When there is an upgrade to the kernel, simulate the upgrade by moving the containers to another host via checkpoints.
Check that the kernel upgrade can be executed with kexec, and if so, boot into it and pull the latest container images. Otherwise, notify the ops team (that's me!) that the upgrade breaks something.
If the kernel upgrade is OK, pull the latest container images and see if we run into an error. If so, notify the ops team that the kernel upgrade is OK, but the containers have a problem.
If there is a problem container, postpone the upgrade and pull the checkpoint images from the remote host to continue operation while a manual upgrade is resolved.
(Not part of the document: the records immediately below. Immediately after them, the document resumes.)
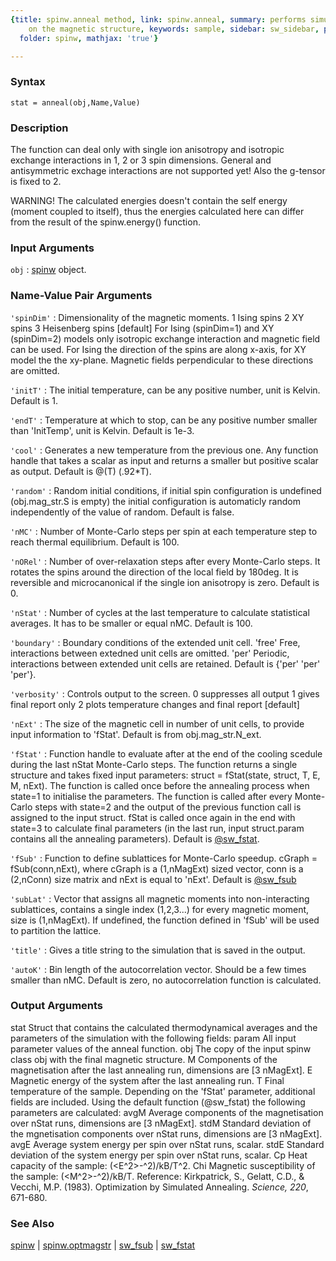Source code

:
 ```yaml
---
{title: spinw.anneal method, link: spinw.anneal, summary: performs simulated annealing
    on the magnetic structure, keywords: sample, sidebar: sw_sidebar, permalink: spinw_anneal.html,
  folder: spinw, mathjax: 'true'}

---
```


### Syntax

`stat = anneal(obj,Name,Value)`

### Description

The function can deal only with single ion anisotropy and isotropic
exchange interactions in 1, 2 or 3 spin dimensions.
General and antisymmetric exchage interactions are not supported yet!
Also the g-tensor is fixed to 2.
 
WARNING!
The calculated energies doesn't contain the self energy (moment coupled
to itself), thus the energies calculated here can differ from the
result of the spinw.energy() function.
 

### Input Arguments

`obj`
: [spinw](spinw.html) object.

### Name-Value Pair Arguments

`'spinDim'`
: Dimensionality of the magnetic moments.
      1   Ising spins
      2   XY spins
      3   Heisenberg spins [default]
  For Ising (spinDim=1) and XY (spinDim=2) models only isotropic
  exchange interaction and magnetic field can be used. For Ising
  the direction of the spins are along x-axis, for XY model the
  the xy-plane. Magnetic fields perpendicular to these directions
  are omitted.

`'initT'`
: The initial temperature, can be any positive number,
  unit is Kelvin. Default is 1.

`'endT'`
: Temperature at which to stop, can be any positive number
  smaller than 'InitTemp', unit is Kelvin.
  Default is 1e-3.

`'cool'`
: Generates a new temperature from the previous one.
  Any function handle that takes a scalar as input and
  returns a smaller but positive scalar as output.
  Default is @(T) (.92*T).

`'random'`
: Random initial conditions, if initial spin configuration
  is undefined (obj.mag_str.S is empty) the initial configuration
  is automaticly random independently of the value of random.
  Default is false.

`'nMC'`
: Number of Monte-Carlo steps per spin at each temperature
  step to reach thermal equilibrium. Default is 100.

`'nORel'`
: Number of over-relaxation steps after every Monte-Carlo
  steps. It rotates the spins around the direction of the local
  field by 180deg. It is reversible and microcanonical if the
  single ion anisotropy is zero. Default is 0.

`'nStat'`
: Number of cycles at the last temperature to calculate
  statistical averages. It has to be smaller or equal nMC.
  Default is 100.

`'boundary'`
: Boundary conditions of the extended unit cell.
      'free'  Free, interactions between extedned unit cells are
              omitted.
      'per'   Periodic, interactions between extended unit cells
              are retained.
  Default is {'per' 'per' 'per'}.

`'verbosity'`
: Controls output to the screen.
      0   suppresses all output
      1   gives final report only
      2   plots temperature changes and final report [default]

`'nExt'`
: The size of the magnetic cell in number of unit cells, to
  provide input information to 'fStat'.
  Default is from obj.mag_str.N_ext.

`'fStat'`
: Function handle to evaluate after at the end of the
  cooling scedule during the last nStat Monte-Carlo steps.
  The function returns a single structure and takes fixed
  input parameters:
      struct = fStat(state, struct, T, E, M, nExt).
  The function is called once before the annealing process
  when state=1 to initialise the parameters. The function
  is called after every Monte-Carlo steps with state=2 and
  the output of the previous function call is assigned to
  the input struct. fStat is called once again in the end
  with state=3 to calculate final parameters (in the last
  run, input struct.param contains all the annealing
  parameters).
  Default is <a href="matlab: doc sw_fstat">@sw_fstat</a>.

`'fSub'`
: Function to define sublattices for Monte-Carlo speedup.
  cGraph = fSub(conn,nExt), where cGraph is a (1,nMagExt) sized
  vector, conn is a (2,nConn) size matrix and nExt is equal to
  'nExt'. Default is <a href="matlab: doc sw_fsub">@sw_fsub</a>

`'subLat'`
: Vector that assigns all magnetic moments into non-interacting
  sublattices, contains a single index (1,2,3...) for every
  magnetic moment, size is (1,nMagExt). If undefined, the
  function defined in 'fSub' will be used to partition the
  lattice.

`'title'`
: Gives a title string to the simulation that is saved in the
  output.

`'autoK'`
: Bin length of the autocorrelation vector. Should be a few times
  smaller than nMC. Default is zero, no autocorrelation function
  is calculated.

### Output Arguments

stat      Struct that contains the calculated thermodynamical
          averages and the parameters of the simulation with the
          following fields:
param     All input parameter values of the anneal function.
obj       The copy of the input spinw class obj with the final magnetic
          structure.
M         Components of the magnetisation after the last annealing
          run, dimensions are [3 nMagExt].
E         Magnetic energy of the system after the last annealing run.
T         Final temperature of the sample.
Depending on the 'fStat' parameter, additional fields are included. Using
the default function (@sw_fstat) the following parameters are calculated:
avgM      Average components of the magnetisation over nStat runs,
          dimensions are [3 nMagExt].
stdM      Standard deviation of the mgnetisation components over
          nStat runs, dimensions are [3 nMagExt].
avgE      Average system energy per spin over nStat runs, scalar.
stdE      Standard deviation of the system energy per spin over
          nStat runs, scalar.
Cp        Heat capacity of the sample: (<E^2>-<E>^2)/kB/T^2.
Chi       Magnetic susceptibility of the sample: (<M^2>-<M>^2)/kB/T.
 Reference:
   Kirkpatrick, S., Gelatt, C.D., & Vecchi, M.P. (1983). Optimization by
   Simulated Annealing. _Science, 220_, 671-680.

### See Also

[spinw](spinw.html) \| [spinw.optmagstr](spinw_optmagstr.html) \| [sw_fsub](sw_fsub.html) \| [sw_fstat](sw_fstat.html)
Otherwise, all is good and we run the latest software, and the remote checkpoints can be destroyed.

Conclusion

Containers can add resilience to node operation, but this requires rather esoteric Linux distributions. And even then, upgrades can sometimes cause failure by changing process arguments or making new assumptions of the underlying filesystem structure, which requires human intervention.
Moving forward, it would be important for the community of distributed software systems to share information on how to tackle these problems to realize more reliable systems overall. This can be done by sharing our approaches of setting up nodes, from which we can collectively learn from.